4. The winning run was scored by former Mets prospect Pete Crow-Armstrong, because of course it was.
Players were asked about Mendoza’s job security and seemed disturbed by the reality that this could fall on their manager sooner rather than later.
“It’s absolutely on us,” Williams said. “He doesn’t swing the bat and he doesn’t throw a baseball . . . If we’re not getting the job done, somebody isn’t just going to magically flip a switch and we’re going to get it done.”
It’s true. There’s not a whole lot a manager can do when you’ve been outscored 62-19, as the Mets have during this losing streak.

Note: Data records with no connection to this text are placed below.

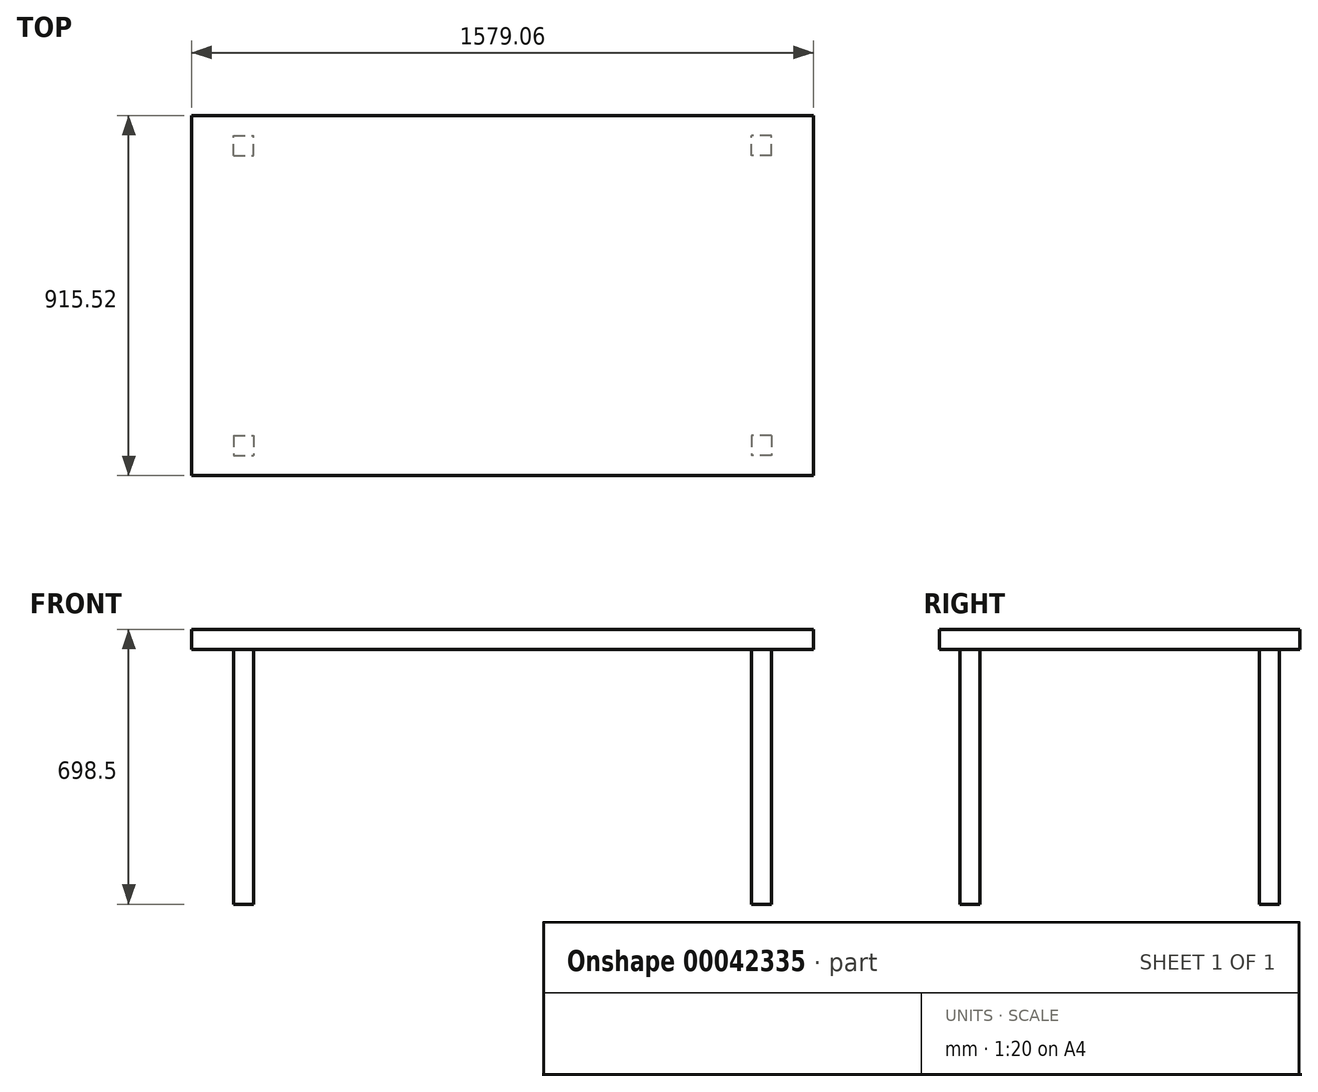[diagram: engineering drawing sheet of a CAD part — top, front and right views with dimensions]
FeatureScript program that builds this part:
annotation { "Feature Type Name" : "Feature", "Feature Type Description" : "" }
export const myFeature = defineFeature(function(context is Context, id is Id, definition is map)
    precondition{}
    {
        {
            var Q0;
            Q0=qCreatedBy(makeId("Top.planeOp"),FACE);
            var sketch = newSketch(context, id + "F0", { "sketchPlane" : qUnion([Q0])});
            skLineSegment(sketch, "E0.bottom", {"start": v(-734.47, 457.76) * mm, "end": v(789.53, 457.76) * mm});
            skLineSegment(sketch, "E0.top", {"start": v(-734.47, -456.64) * mm, "end": v(789.53, -456.64) * mm});
            skLineSegment(sketch, "E0.left", {"start": v(-734.47, 457.76) * mm, "end": v(-734.47, -456.64) * mm});
            skLineSegment(sketch, "E0.right", {"start": v(789.53, 457.76) * mm, "end": v(789.53, -456.64) * mm});
            skSolve(sketch);
        }
        {
            var Q0;
            Q0=qSketchRegion(id+"F0",true);
            extrude(context, id + "F1", {"entities" : qUnion([Q0]), "depth" : 50.8 * mm});
        }
        {
            var Q0;
            Q0=makeQuery(id+"F1.opExtrude","CAP_FACE",FACE,{"disambiguationData":[OSD([sQuery(id+"F0.wireOp",EDGE,"E0.bottom"),sQuery(id+"F0.wireOp",EDGE,"E0.top"),sQuery(id+"F0.wireOp",EDGE,"E0.left"),sQuery(id+"F0.wireOp",EDGE,"E0.right")])],"isStart":false});
            var sketch = newSketch(context, id + "F2", { "sketchPlane" : qUnion([Q0])});
            skLineSegment(sketch, "E1.bottom", {"start": v(-683.67, -355.04) * mm, "end": v(-632.87, -355.04) * mm});
            skLineSegment(sketch, "E1.top", {"start": v(-683.67, -405.84) * mm, "end": v(-632.87, -405.84) * mm});
            skLineSegment(sketch, "E1.left", {"start": v(-683.67, -355.04) * mm, "end": v(-683.67, -405.84) * mm});
            skLineSegment(sketch, "E1.right", {"start": v(-632.87, -355.04) * mm, "end": v(-632.87, -405.84) * mm});
            skSolve(sketch);
        }
        {
            var Q0;
            Q0=makeQuery(id+"F2.imprint","IMPRINT",FACE,{"disambiguationData":[TD([[makeQuery(id+"F2.imprint","IMPRINT",EDGE,{"derivedFrom":sQuery(id+"F2.wireOp",EDGE,"E1.bottom")}),-1.0]])]});
            extrude(context, id + "F3", {"entities" : qUnion([Q0]), "operationType" : NewBodyOperationType.ADD, "oppositeDirection" : true, "depth" : 698.5 * mm});
        }
        {
            var Q0;
            Q0=makeQuery(id+"F1.opExtrude","SWEPT_BODY",BODY,{"disambiguationData":[OSD([sQuery(id+"F0.wireOp",EDGE,"E0.bottom"),sQuery(id+"F0.wireOp",EDGE,"E0.top"),sQuery(id+"F0.wireOp",EDGE,"E0.left"),sQuery(id+"F0.wireOp",EDGE,"E0.right")])]});
            var Q1;
            Q1=qCreatedBy(makeId("Front.planeOp"),FACE);
            mirror(context, id + "F4", {"operationType" : NewBodyOperationType.ADD, "entities" : qUnion([Q0]), "mirrorPlane" : qUnion([Q1])});
        }
        {
            var Q0;
            Q0=makeQuery(id+"F1.opExtrude","SWEPT_BODY",BODY,{"disambiguationData":[OSD([sQuery(id+"F0.wireOp",EDGE,"E0.bottom"),sQuery(id+"F0.wireOp",EDGE,"E0.top"),sQuery(id+"F0.wireOp",EDGE,"E0.left"),sQuery(id+"F0.wireOp",EDGE,"E0.right")])]});
            var Q1;
            Q1=qCreatedBy(makeId("Right.planeOp"),FACE);
            mirror(context, id + "F5", {"operationType" : NewBodyOperationType.ADD, "entities" : qUnion([Q0]), "mirrorPlane" : qUnion([Q1])});
        }
    });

Mendoza tried to shake things up on Sunday by having Tobias Myers as the opener for David Peterson, and though the two combined for 5 2⁄3 scoreless innings, it wasn’t enough.
Nothing is working, the team lacks cohesion and it’s getting late very, very early. They have a fairly cushy nine-game homestand coming up that includes visits from fellow dumpster fires Colorado and Washington, but even that’s not a guarantee.
What is a guarantee is that these players are going to be hearing it from fans irate that president of baseball operations David Stearns shipped off their favorite Mets in exchange for very poor early returns.
They have to “fight for each other, stick [up] for each other,” Lindor said. It’s “what Mendy has said from Day 1: protect the house. It’s going to get loud. It’s going to get very loud and ultimately everyone here knows it, and we’ve just got to stick together, stay within ourselves and fight.”
Somehow, through all that noise, this mishmash crew will have to attempt to find its identity and some semblance of consistency. But teams that lose 11 games in a row hardly ever make the playoffs, and that’s true no matter when that stretch occurs.
“Eleven losses is a lot, whether it’s April or at any point in the season,” Mendoza said. “Nobody is going to feel sorry for us. We’ve got to find a way.”
Finding a way, though, is a goal, not a solution. And right now, the Mets are utterly, thoroughly, cosmically lost.